First Appearance of The Invisible Man:  The character of Rodney Skinner as the Invisible Man was created for this film.  The writers play off the fact that the original Invisible Man aka Hawley Griffin died and that this character stole his formula and became the next Invisible Man.  Skinner was the name of a landlord in the novel "The Invisible Man" by H.G. Wells in 1897.  This is where the name, not the character, was derived for this film.  The story is set in London, England and in rural southern England.  H.G. Wells was English and lived from 1866-1946.

Tom Sawyer:
  Young adventurer, fearless, good marksman.  Played by Shane West.  The grown-up, trouble-making friend of Huckleberry Finn doesn't have any super abilities like the rest of the League.  He's a good marksman, but nowhere near the level of Allan Quatermain's ability.  Allan teaches him, though, and he gets better.  He is probably more fearless than any of the other members and surely a bit cocky.  He's young, a U.S. Marshal who pretty much falls into the League after trailing them for awhile.  Basically, he's the token young guy of the group.  He falls in love with Mina Harker, a vampiress, and has some life experiences under father-like Quatermain's tutelage.  When Allan dies at the end of the film, he passes the torch onto Tom Sawyer, who he sees as a much younger version of himself destined for a life of high adventure.  Shane West is actually one of the very few "young guy" actors from this decade that I think is a really good actor.

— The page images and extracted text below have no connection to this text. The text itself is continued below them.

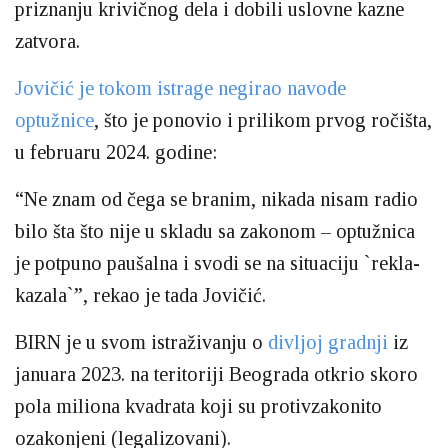
priznanju krivičnog dela i dobili uslovne kazne
zatvora.
Jovičić je tokom istrage negirao navode
optužnice
, što je ponovio i prilikom prvog ročišta,
u februaru 2024. godine:
“Ne znam od čega se branim, nikada nisam radio
bilo šta što nije u skladu sa zakonom – optužnica
je potpuno paušalna i svodi se na situaciju `rekla-
kazala`”, rekao je tada Jovičić.
BIRN je u svom istraživanju o
divljoj gradnji
iz
januara 2023. na teritoriji Beograda otkrio skoro
pola miliona kvadrata koji su protivzakonito
ozakonjeni (legalizovani).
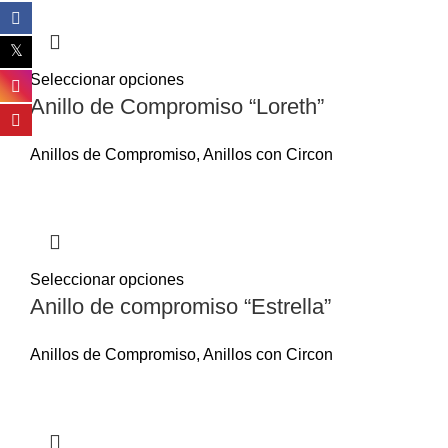
Seleccionar opciones
Anillo de Compromiso “Loreth”
Anillos de Compromiso
,
Anillos con Circon
Seleccionar opciones
Anillo de compromiso “Estrella”
Anillos de Compromiso
,
Anillos con Circon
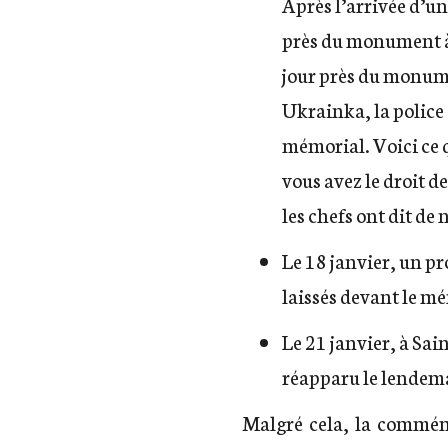
Après l’arrivée d’u
près du monument à 
jour près du monume
Ukrainka, la police
mémorial. Voici
ce 
vous avez le droit d
les chefs ont dit de 
Le 18 janvier,
un pr
laissés devant le m
Le 21 janvier, à Sa
réapparu le lendem
Malgré cela, la commém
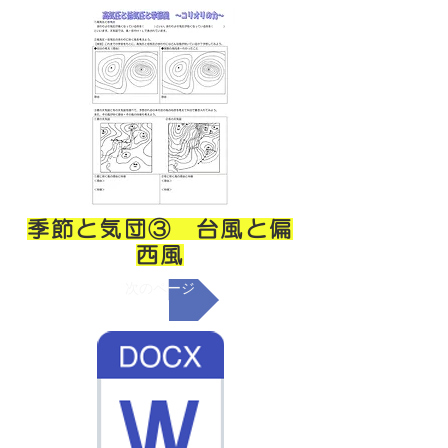
季節と気団③ 台風と偏
西風
次のページ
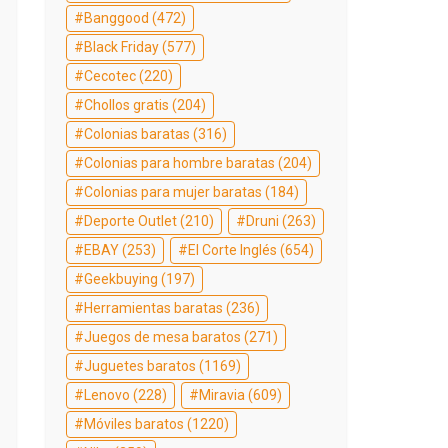
Banggood
(472)
Black Friday
(577)
Cecotec
(220)
Chollos gratis
(204)
Colonias baratas
(316)
Colonias para hombre baratas
(204)
Colonias para mujer baratas
(184)
Deporte Outlet
(210)
Druni
(263)
EBAY
(253)
El Corte Inglés
(654)
Geekbuying
(197)
Herramientas baratas
(236)
Juegos de mesa baratos
(271)
Juguetes baratos
(1169)
Lenovo
(228)
Miravia
(609)
Móviles baratos
(1220)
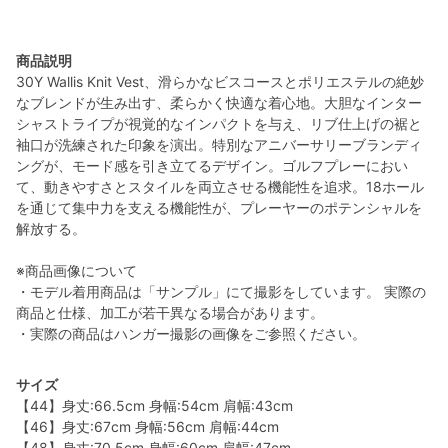
商品説明
30Y Wallis Knit Vest、滑らかなビスコースとポリエステルの絶妙
なブレンドが生み出す、柔らかく快適な着心地。大胆なインター
シャストライプが視覚的なインパクトを与え、リブ仕上げの裾と
袖口が洗練された印象を演出。特別なアニバーサリーブランディ
ングが、モード感を引き立てるデザイン。ゴルフプレーにおい
て、動きやすさとスタイルを両立させる機能性を追求。18ホール
を通じて集中力を支える機能性が、プレーヤーのポテンシャルを
解放する。
※商品画像について
・モデル着用商品は「サンプル」にて撮影をしています。 実際の
商品と仕様、加工が若干異なる場合があります。
・実際の商品はハンガー撮影の画像をご参照ください。
サイズ
【44】身丈:66.5cm 身幅:54cm 肩幅:43cm
【46】身丈:67cm 身幅:56cm 肩幅:44cm
【48】身丈:70.5cm 身幅:60cm 肩幅:47cm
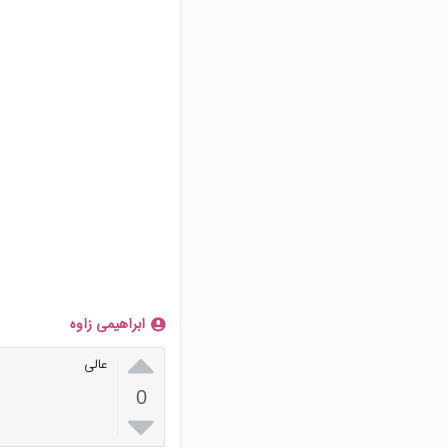
ابراهیمی زاوه

عالی
0

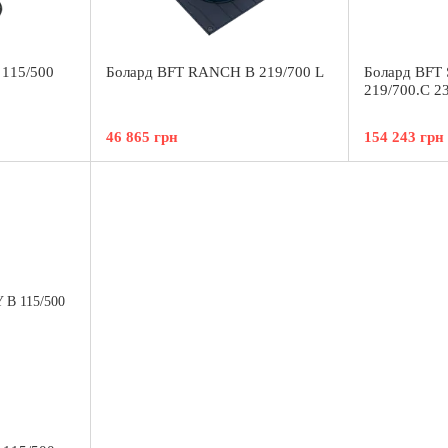
115/500
Болард BFT RANCH B 219/700 L
Болард BFT
219/700.C 2
46 865 грн
154 243 грн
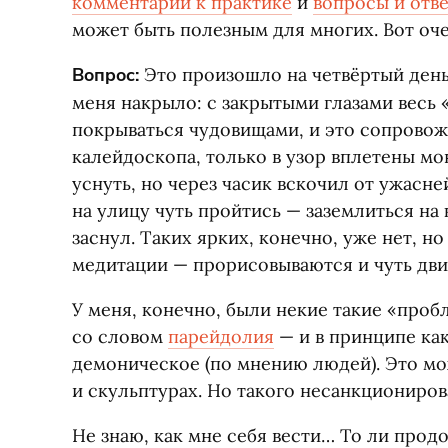
комментарий к практике
и
вопросы и отв
может быть полезным для многих. Вот оч
Вопрос:
Это произошло на четвёртый день
меня накрыло: с закрытыми глазами весь
покрываться чудовищами, и это сопровож
калейдоскопа, только в узор вплетены м
уснуть, но через часик вскочил от ужасн
на улицу чуть пройтись — заземлиться на
заснул. Таких ярких, конечно, уже нет, но
медитации — прорисовываются и чуть дв
У меня, конечно, были некие такие
«
пробл
со словом
парейдолия
— и в принципе как
демоническое
(
по мнению людей). Это мо
и скульптурах. Но такого несанкциониро
Не знаю, как мне себя вести… То ли продо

First Appearance of Tom Sawyer:  He first appeared in the novel "The Adventures of Tom Sawyer" by Mark Twain in 1876.  Tom's creator was American and lived from 1835-1910.  The story was set in St. Petersburg, Missouri in 1845.  It's not specified that the year was 1845, but many consider it so.  It's definitely set in the 1840s.  In 1899, when "The League of Extraordinary Gentlemen" was set, Tom Sawyer would've been much older.  Take it with a grain of sand.  A twenty-something Tom Sawyer makes for a much cooler story.

The Villains

M, The Phantom, Moriarty:  Criminal mastermind.  Played by Richard Roxburgh.  All three of these characters is the same person:  Professor Moriarty, psychotic criminal mastermind and nemesis of Sherlock Holmes.  It is believed that Moriarty is dead.  He assumes the role of "M," the man in charge of "The League of Extraordinary Gentlemen".  In fact, he made up the League just to set up our heroes; the League never really existed.  He also donned the disguise of "The Phantom", an ugly character with silver mask covering scarred face, long black hair, and whom we are lead to believe is German.  As the Phantom, he plotted to start a World War so he could get rich selling his weapons and, of course, have great power as a world leader.  We later learn that he is Professor Moriarty, the enemy of famed British detective Sherlock Holmes, who is still very much alive.  As M, we first think he is one of the good guys.  We find out he isn't.  Roxburgh does a good job playing all of these characters.  They're all just so darned evil!

Richard Roxburgh

First Appearance of Professor Moriarty:

Dorian Gray:  Immortal, expert swordsman.  Played by Stuart Townsend.  Long ago he made a deal with the devil for immortality.  He could live forever just so long as he never saw his own portrait.  His portrait aged while he didn't.  One look at the hideous painting would kill him.  He is an expert swordsman and very, very cocky.  In fact, he's more cocky than Tom Sawyer or the Invisible Man.  I know he's supposed to like women, as he has a fondness for Mina Harker, but he comes off very effeminent.  It makes for an interesting character; he just isn't too manly.  Townsend does a good job of making this character catty, but cool at the same time.  It's an interesting portrayal.  This character, like M, is also someone we think is a hero at first, but who turns out to be a traitor.

Stuart Townsend

First Appearance of Dorian Gray:  He first appeared in the novel "The Picture of Dorian Gray" by Oscar Wilde.  This was Oscar Wilde's only novel, and the story originally appeared as a serial in an American magazine in 1890.  By 1891, the stories were compiled into a novel.  The story is set in London, England in 1890.  Dorian's creator, Oscar Wilde, was English and lived from 1854-1900.